Corporate & Commercial Law Update, Limitation of liability clauses - Something to think about

Practice Area(s): Corporate & Commercial |

In most agreements you will find clauses that try to limit, or even exclude, the liability of a party to that agreement.  Limitations (or exclusions) of liability can be based on:

  • the nature of the liability (taking into account whether it is contractual, delictual or strict liability, that is liability imposed by legislation);
  • the type of damages suffered;  or
  • an agreed monetary limit.

Usually, the extent of that limitation depends on the bargaining power of the respective parties.

Although commonplace, these clauses can be long and difficult to understand (especially when they include terminology such as special or general damages, direct or indirect loss, consequential losses, loss of profit) with the result that they can create uncertainty.

There is also a risk, because limitation of liability clauses are so common, that they are included in agreements as a matter of course and without proper consideration of the parties' requirements for that particular contract and of what is an appropriate (and practical) limit of liability in those circumstances.  As a result, when tested, these clauses do not always meet those requirements.

Our law already limits the scope of damages for which a contracting party could be liable.  In the absence of any contractual limitations or exclusions, limits will be applied to the type of damages which the non-defaulting party can recover.

The general principle of contractual damages is that the non-defaulting contracting party should be placed in the same position that he would have been in, had the contract been properly performed (insofar as this can be done by the payment of money).  There are two types of contractual damages – general damages and special damages.  General damages are direct damages that it is presumed the parties considered would result from a breach, or which are a direct or probable consequence of that breach.  Typically, the non-defaulting party would be entitled to recover general damages.  Special damages, on the other hand, are also caused by a breach, but are usually regarded as being too remote to be claimed unless there were special circumstances present at the time that the agreement was concluded and the parties actually, or presumptively, contemplated could result from a breach of that agreement.  Special damages must be specifically claimed and do not follow in the ordinary course.
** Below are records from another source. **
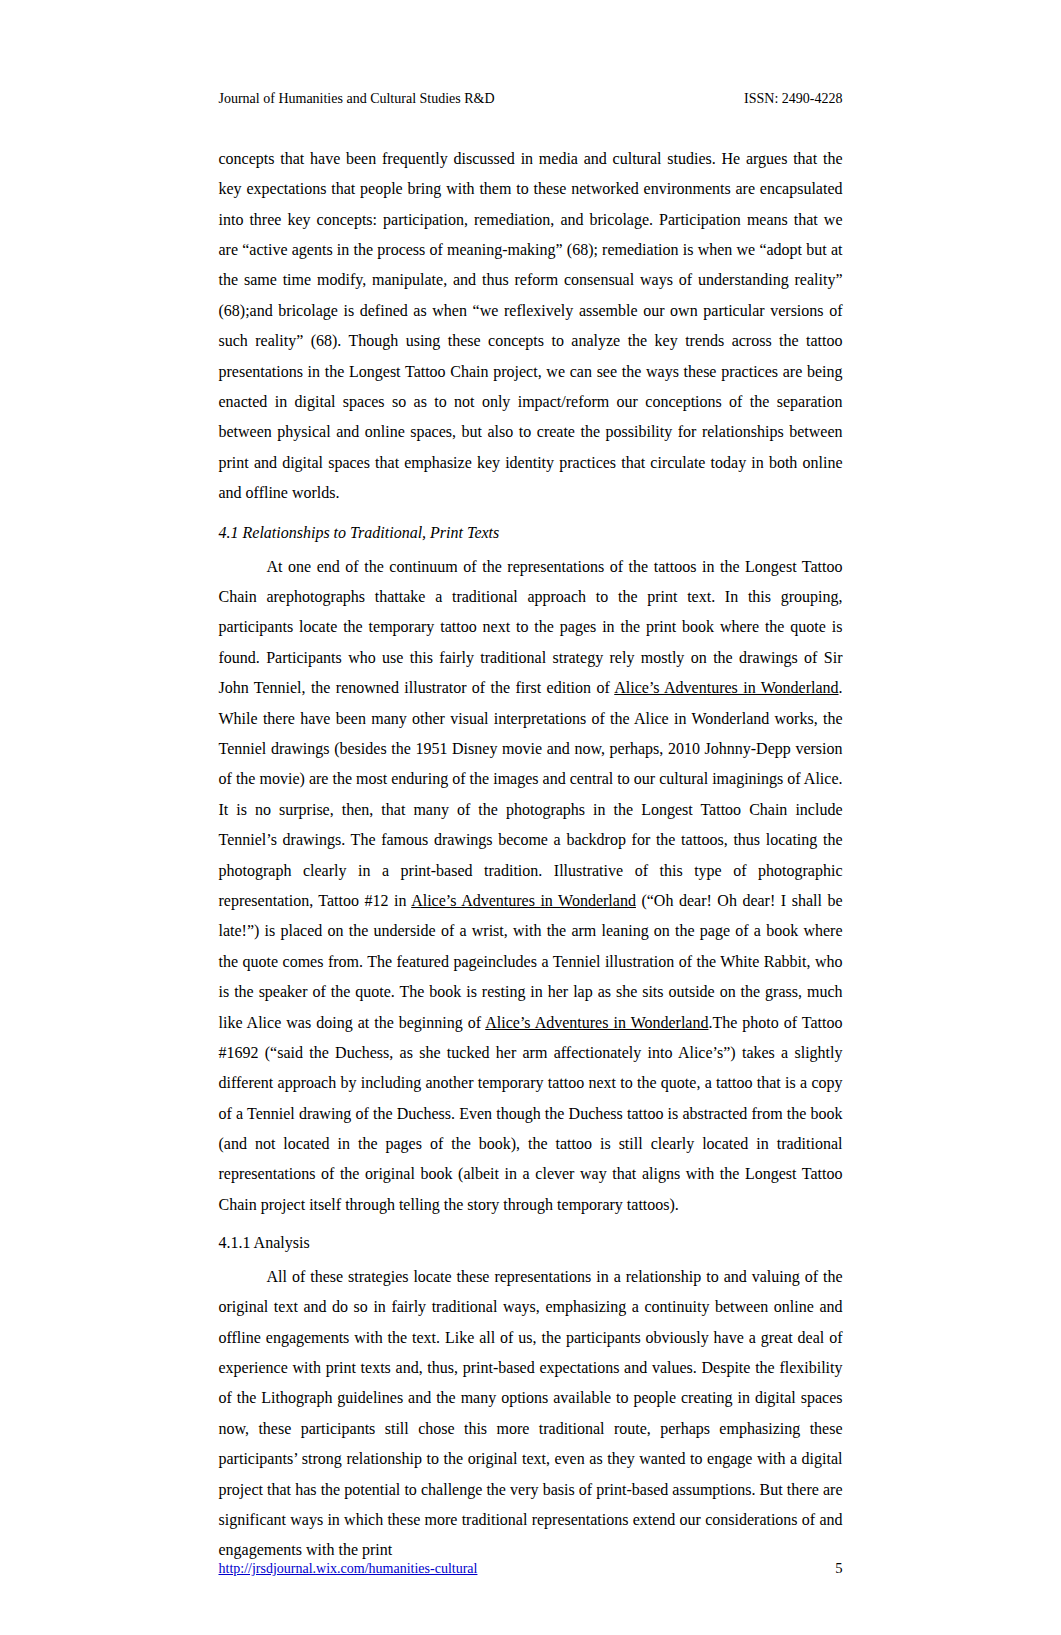Journal of Humanities and Cultural Studies R&D ISSN: 2490-4228
concepts that have been frequently discussed in media and cultural studies. He argues that the key expectations that people bring with them to these networked environments are encapsulated into three key concepts: participation, remediation, and bricolage. Participation means that we are “active agents in the process of meaning-making” (68); remediation is when we “adopt but at the same time modify, manipulate, and thus reform consensual ways of understanding reality” (68);and bricolage is defined as when “we reflexively assemble our own particular versions of such reality” (68). Though using these concepts to analyze the key trends across the tattoo presentations in the Longest Tattoo Chain project, we can see the ways these practices are being enacted in digital spaces so as to not only impact/reform our conceptions of the separation between physical and online spaces, but also to create the possibility for relationships between print and digital spaces that emphasize key identity practices that circulate today in both online and offline worlds.
4.1 Relationships to Traditional, Print Texts
At one end of the continuum of the representations of the tattoos in the Longest Tattoo Chain arephotographs thattake a traditional approach to the print text. In this grouping, participants locate the temporary tattoo next to the pages in the print book where the quote is found. Participants who use this fairly traditional strategy rely mostly on the drawings of Sir John Tenniel, the renowned illustrator of the first edition of Alice’s Adventures in Wonderland. While there have been many other visual interpretations of the Alice in Wonderland works, the Tenniel drawings (besides the 1951 Disney movie and now, perhaps, 2010 Johnny-Depp version of the movie) are the most enduring of the images and central to our cultural imaginings of Alice. It is no surprise, then, that many of the photographs in the Longest Tattoo Chain include Tenniel’s drawings. The famous drawings become a backdrop for the tattoos, thus locating the photograph clearly in a print-based tradition. Illustrative of this type of photographic representation, Tattoo #12 in Alice’s Adventures in Wonderland (“Oh dear! Oh dear! I shall be late!”) is placed on the underside of a wrist, with the arm leaning on the page of a book where the quote comes from. The featured pageincludes a Tenniel illustration of the White Rabbit, who is the speaker of the quote. The book is resting in her lap as she sits outside on the grass, much like Alice was doing at the beginning of Alice’s Adventures in Wonderland.The photo of Tattoo #1692 (“said the Duchess, as she tucked her arm affectionately into Alice’s”) takes a slightly different approach by including another temporary tattoo next to the quote, a tattoo that is a copy of a Tenniel drawing of the Duchess. Even though the Duchess tattoo is abstracted from the book (and not located in the pages of the book), the tattoo is still clearly located in traditional representations of the original book (albeit in a clever way that aligns with the Longest Tattoo Chain project itself through telling the story through temporary tattoos).
4.1.1 Analysis
All of these strategies locate these representations in a relationship to and valuing of the original text and do so in fairly traditional ways, emphasizing a continuity between online and offline engagements with the text. Like all of us, the participants obviously have a great deal of experience with print texts and, thus, print-based expectations and values. Despite the flexibility of the Lithograph guidelines and the many options available to people creating in digital spaces now, these participants still chose this more traditional route, perhaps emphasizing these participants’ strong relationship to the original text, even as they wanted to engage with a digital project that has the potential to challenge the very basis of print-based assumptions. But there are significant ways in which these more traditional representations extend our considerations of and engagements with the print
http://jrsdjournal.wix.com/humanities-cultural 5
Given that, in the absence of any contractual limitation of liability, there are limits imposed by our law on a contracting party's potential liability; given that limitation of liability clauses can be used inappropriately; and given that they can create contractual uncertainty, we recommend that when you next negotiate an agreement, you give careful thought to whether or not a limitation of liability provision is necessary, and if so, whether a more simply worded clause would not better serve your requirements (for example, such as the inclusion of a monetary limit of liability).